De bediende biedt zich zo snel mogelijk aan bij een uitbetalingsinstelling van zijn keuze om een  formulier C3.2-werknemer (aanvraag om uitkeringen tijdelijke werkloosheid) in te vullen. De aanvraag om uitkeringen moet op het werkloosheidsbureau toekomen binnen de 2 maanden die volgen op de maand waarin de schorsing bedienden ingevolge werkgebrek aanvangt.

U moet een nieuwe ASR, scenario 2, indienen als de bediende opnieuw tijdelijk werkloos wordt ingevolge werkgebrek:

  • na een wijziging van de contractuele arbeidsduur (bv. ingevolge aanvang of einde van tijdskrediet);
  • als het meer dan 3 jaar geleden is dat de bediende uitkeringen tijdelijke werkloosheid heeft ontvangen.

Maandelijks mededeling van de eerste effectieve werkloosheidsdag aan de RVA

Wanneer moet u de mededeling versturen?

U moet elke maand, voor elke bediende die u tijdelijk werkloos stelt op grond van werkgebrek wegens economische oorzaken, aan de RVA de eerste effectieve werkloosheidsdag van de maand meedelen.

U moet die mededeling elektronisch versturen (via het web of via batch, zie supra):

  • ofwel de eerste dag van de effectieve schorsing van de uitvoering van de arbeidsovereenkomst;
  • ofwel de volgende werkdag (*);
  • ofwel, als u met zekerheid weet dat de bediende werkloos zal zijn, ten vroegste de vijfde werkdag (*) voorafgaand aan de eerste effectieve werkloosheidsdag.

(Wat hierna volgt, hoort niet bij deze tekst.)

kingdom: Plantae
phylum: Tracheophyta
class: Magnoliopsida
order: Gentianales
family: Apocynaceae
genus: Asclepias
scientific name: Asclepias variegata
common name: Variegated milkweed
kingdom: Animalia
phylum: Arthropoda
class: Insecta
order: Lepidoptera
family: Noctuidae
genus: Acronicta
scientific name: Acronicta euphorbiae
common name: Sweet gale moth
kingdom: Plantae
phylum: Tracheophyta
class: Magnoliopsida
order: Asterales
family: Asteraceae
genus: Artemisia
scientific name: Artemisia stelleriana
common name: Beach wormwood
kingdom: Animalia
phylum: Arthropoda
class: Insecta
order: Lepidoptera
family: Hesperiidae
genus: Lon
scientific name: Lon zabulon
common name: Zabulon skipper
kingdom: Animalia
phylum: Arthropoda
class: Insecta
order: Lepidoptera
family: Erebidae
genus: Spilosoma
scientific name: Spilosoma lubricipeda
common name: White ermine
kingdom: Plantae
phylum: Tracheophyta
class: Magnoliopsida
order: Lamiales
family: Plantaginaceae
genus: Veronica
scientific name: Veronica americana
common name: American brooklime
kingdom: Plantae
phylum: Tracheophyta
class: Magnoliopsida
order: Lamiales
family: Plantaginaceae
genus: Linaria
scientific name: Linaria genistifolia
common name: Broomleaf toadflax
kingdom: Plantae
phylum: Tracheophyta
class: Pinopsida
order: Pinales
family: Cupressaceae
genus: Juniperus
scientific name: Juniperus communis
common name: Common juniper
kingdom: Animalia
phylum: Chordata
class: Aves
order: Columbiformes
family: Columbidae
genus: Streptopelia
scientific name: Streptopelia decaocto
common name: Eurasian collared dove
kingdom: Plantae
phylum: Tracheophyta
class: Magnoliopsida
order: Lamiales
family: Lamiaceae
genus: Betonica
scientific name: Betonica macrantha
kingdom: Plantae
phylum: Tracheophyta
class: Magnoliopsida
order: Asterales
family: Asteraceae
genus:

De elektronische toepassing aanvaardt de mededeling als ze uiterlijk de zevende kalenderdag die voorafgaat aan de eerste effectieve werkloosheidsdag is verstuurd.

(*) Onder ‘werkdag’ worden alle dagen van de week verstaan met uitzondering van de zondag, de feestdagen, de vervangende feestdagen en de brugdagen.

Opmerking: als de volgende werkdag een zaterdag is, aanvaardt de RVA dat de mededeling verstuurd wordt de volgende maandag.

Welke vermeldingen moet de mededeling bevatten?

De maandelijkse mededeling aan de RVA moet de volgende vermeldingen bevatten:

  • uw naam, adres en ondernemingsnummer of die van uw onderneming;
  • de naam, de voornaam, het identificatienummer van de sociale zekerheid van de werkloos gestelde bediende (er kunnen meerdere bedienden in één mededeling worden vermeld);
  • de eerste dag waarop de arbeidsovereenkomst van de betreffende bediende(n) in de beschouwde maand geschorst wordt wegens werkgebrek.
  • het volledig adres van de plaats waar de bediende die dag normaal zou hebben gewerkt.
Wat als u de mededeling voortijdig verstuurt?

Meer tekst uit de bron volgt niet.